> _SELECTION_
──────────

Patent Protection for Board Games
By Gerald T. Bodner, Esq.
Question: “I have an idea for a new type of board game. What should I do to protect and
possibly market my idea?”
Answer: Board games may be protected by patents, trademarks and copyrights.
A board game may be patented as long as it is new, useful and not obvious, the
three criteria for patentability. A board game is not new if it has been sold in the United
States or made public more than one year before a patent is applied for. The “useful”
criterion is easily met if the game is educational, for enjoyment or serves some other
purpose. The game must also not be obvious in view of other games. Keep in mind that
not only is the structure of the game, that is, the board and playing pieces and their
interaction, patentable subject matter, but also the method of playing the game may be
patentable. A “design patent” may also be obtained for the ornamental, non-functional
features of the game.
The board and the playing pieces may also be copyrighted if they involve an
original work of art or authorship. For example, the ornamental shape of the playing
pieces or the layout and artistry of the board may be copyrighted. Also, the instructions
sheet or manual and the box cover design may be copyrighted.

──────────

> _RECORD EXCERPTS_
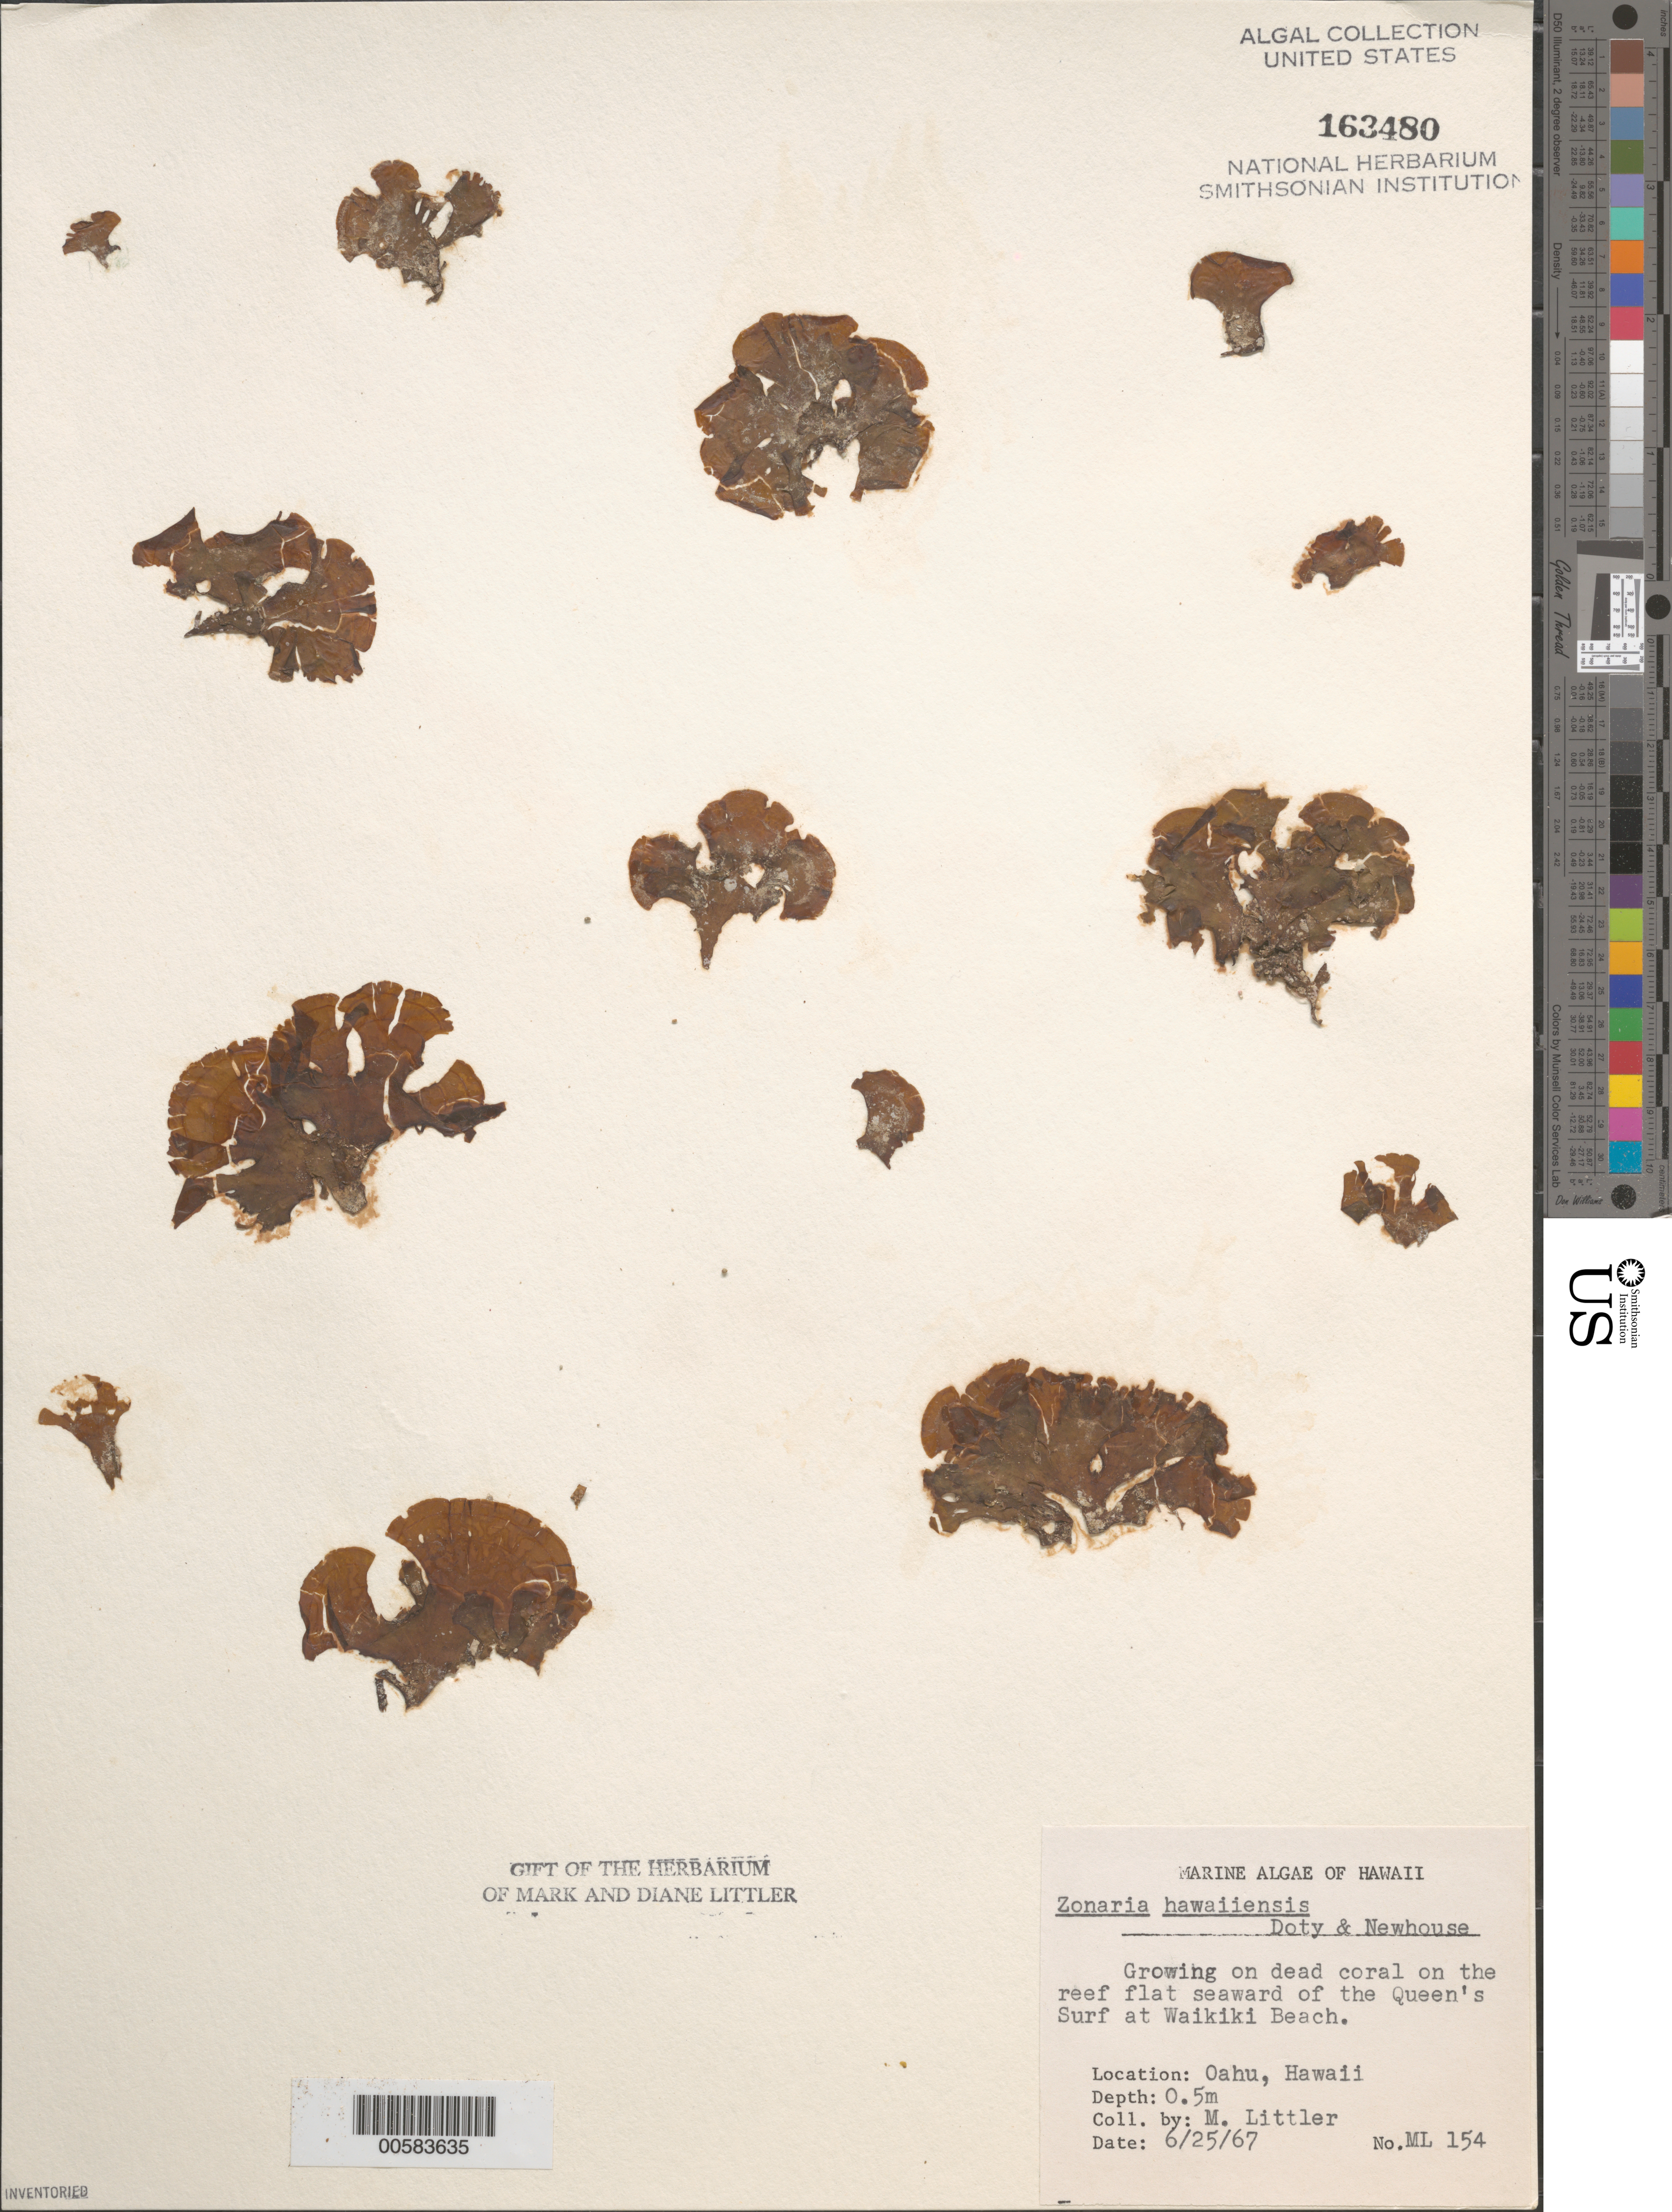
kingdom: Chromista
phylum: Ochrophyta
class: Phaeophyceae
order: Dictyotales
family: Dictyotaceae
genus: Stypopodium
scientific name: Stypopodium flabelliforme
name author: Weber Bosse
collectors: M. M. Littler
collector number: ML 154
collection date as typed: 25 Jun 1967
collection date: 1967-06-25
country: United States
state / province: Hawaii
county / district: Honolulu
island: Oahu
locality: Waikiki Beach near Queen's Surf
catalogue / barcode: US 163480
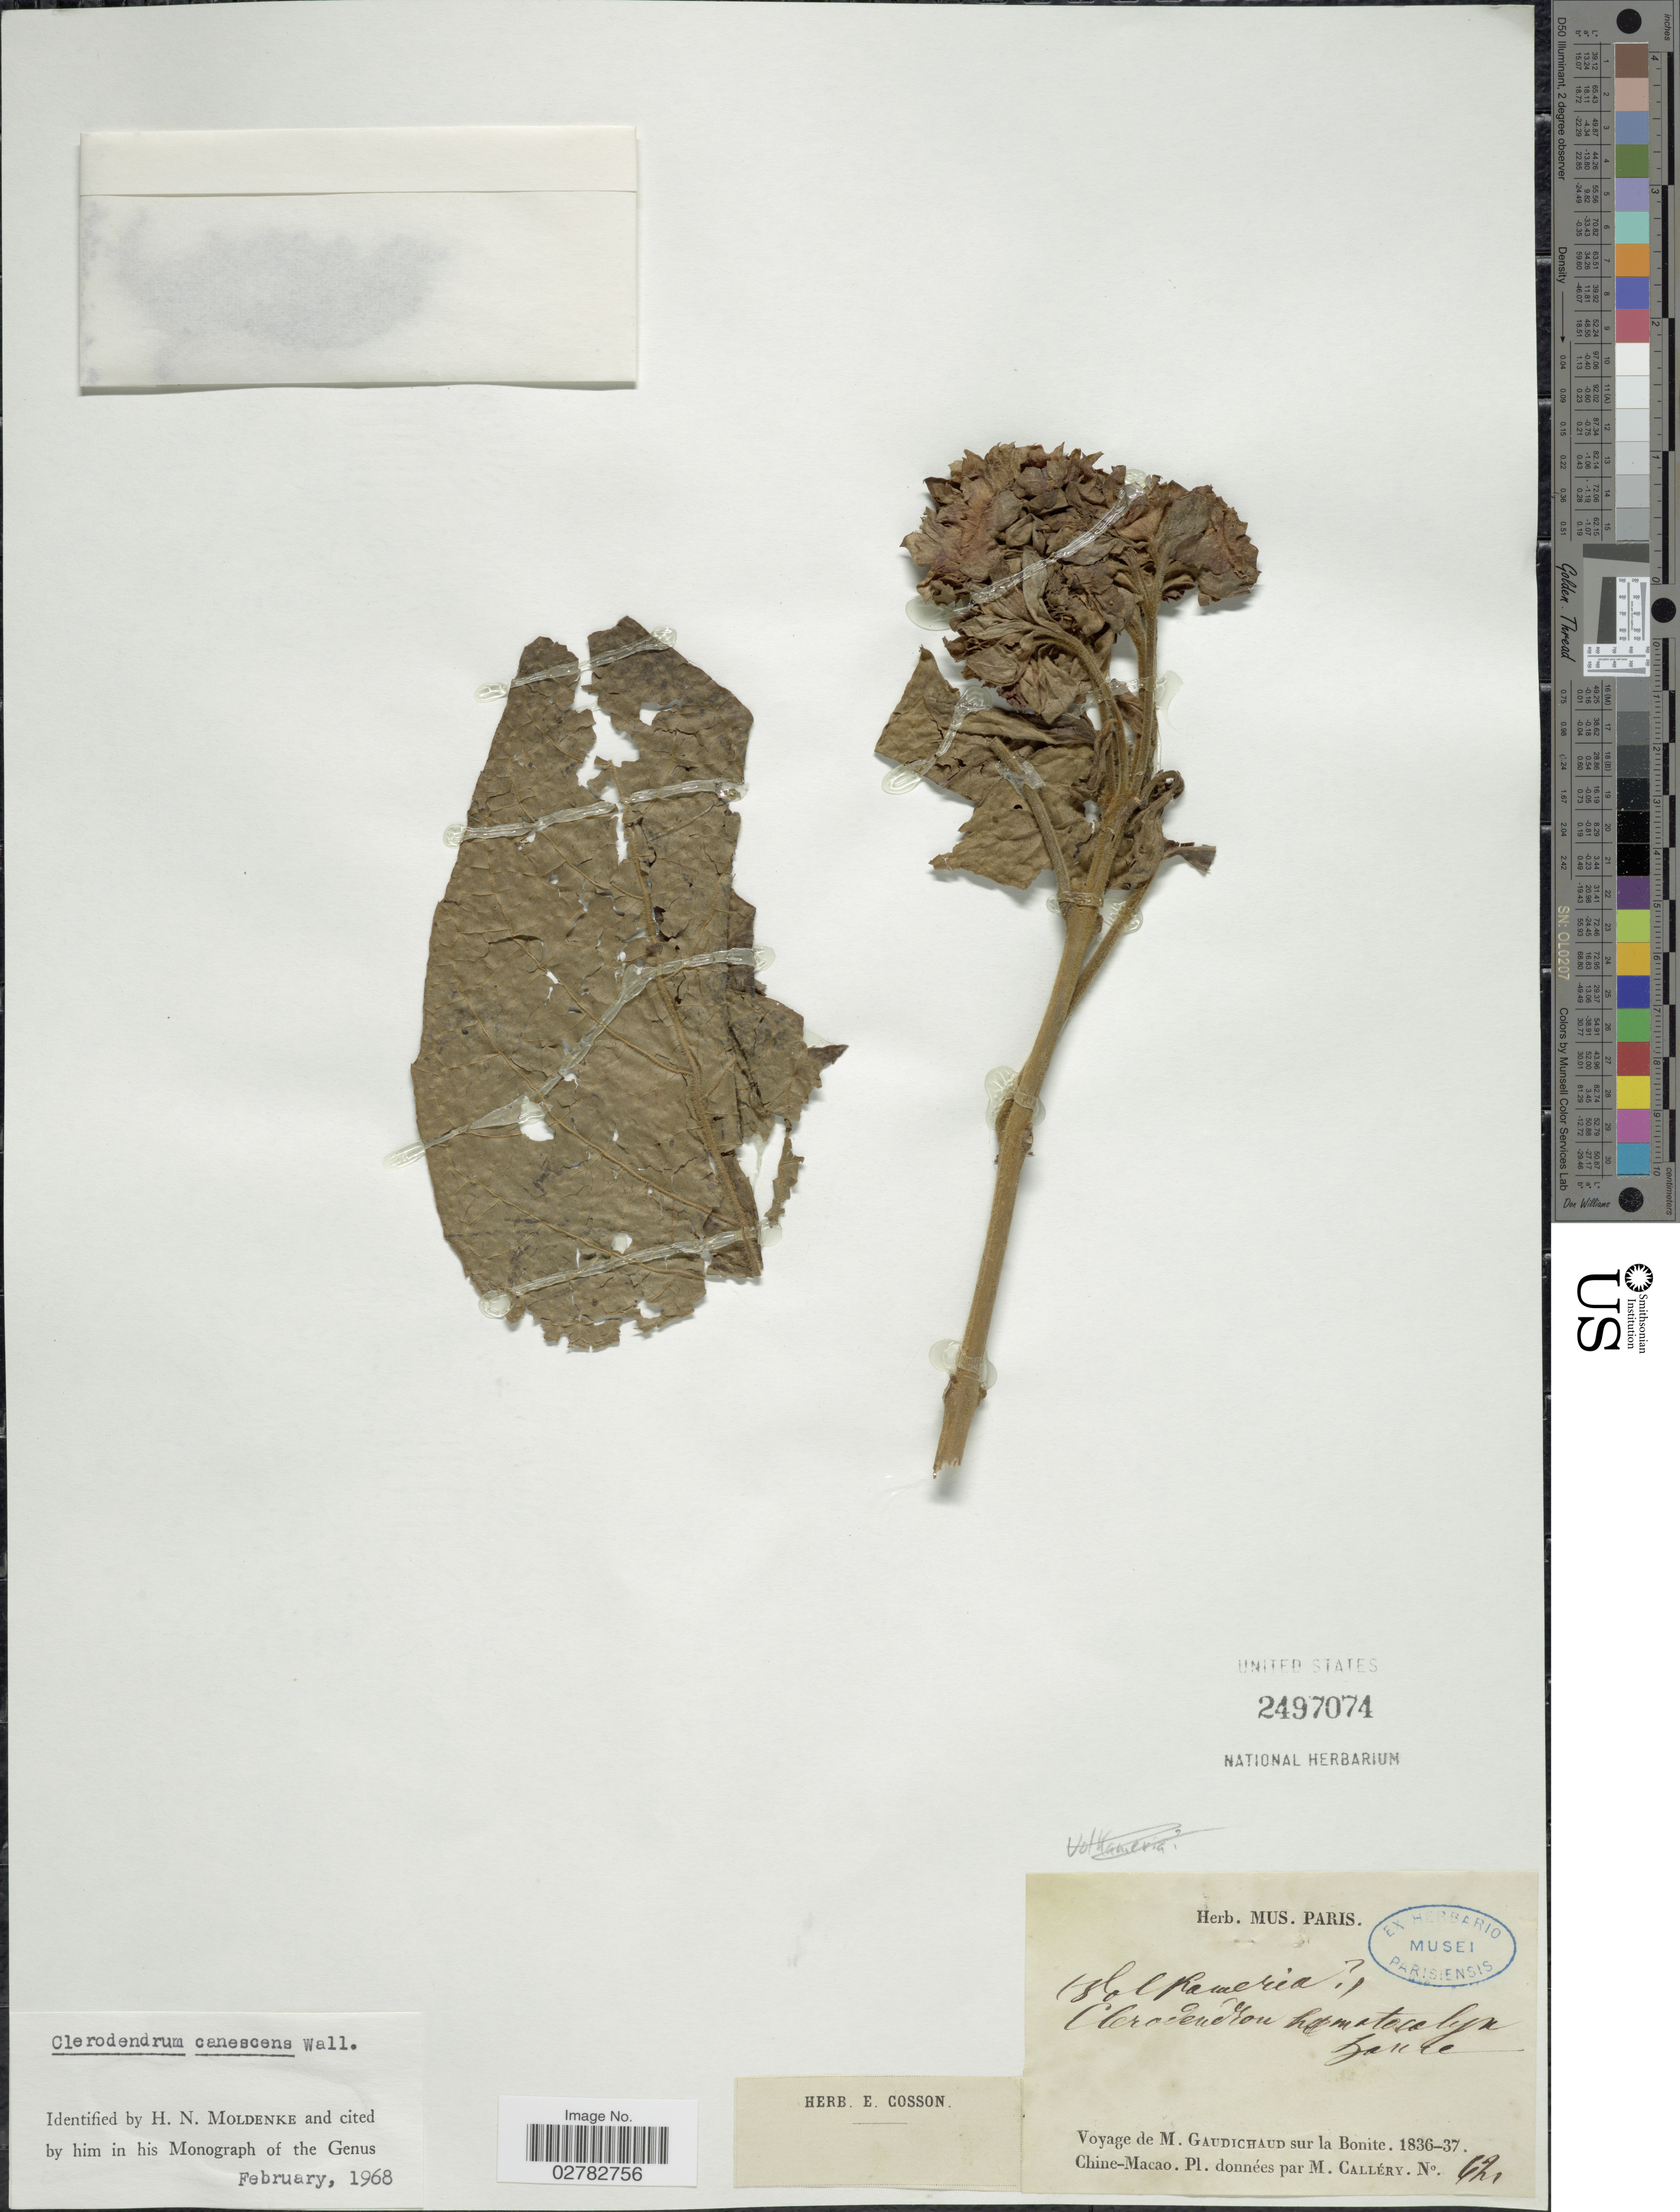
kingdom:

──────────

> _WHAT IS ASKED_
(1) Translate this sentence from the article on board game patents into Spanish: "A board game may be patented as long as it is new, useful and not obvious, the three criteria for patentability."
(2) From the article on board game patents, repeat word for word the stretch from "Answer: Board games" through "of the game.".
(3) According to the article on board game patents, under what circumstances is a board game no longer considered new?
The lines above come from a source unrelated to the article on board game patents.

> _ANSWERS GIVEN_
(1) Un juego de mesa puede patentarse siempre que sea nuevo, útil y no obvio, los tres criterios de patentabilidad.

(2)
Answer: Board games may be protected by patents, trademarks and copyrights.
A board game may be patented as long as it is new, useful and not obvious, the
three criteria for patentability. A board game is not new if it has been sold in the United
States or made public more than one year before a patent is applied for. The “useful”
criterion is easily met if the game is educational, for enjoyment or serves some other
purpose. The game must also not be obvious in view of other games. Keep in mind that
not only is the structure of the game, that is, the board and playing pieces and their
interaction, patentable subject matter, but also the method of playing the game may be
patentable. A “design patent” may also be obtained for the ornamental, non-functional
features of the game.

(3) A board game is not new if it was sold in the United States or made public more than one year before a patent is applied for.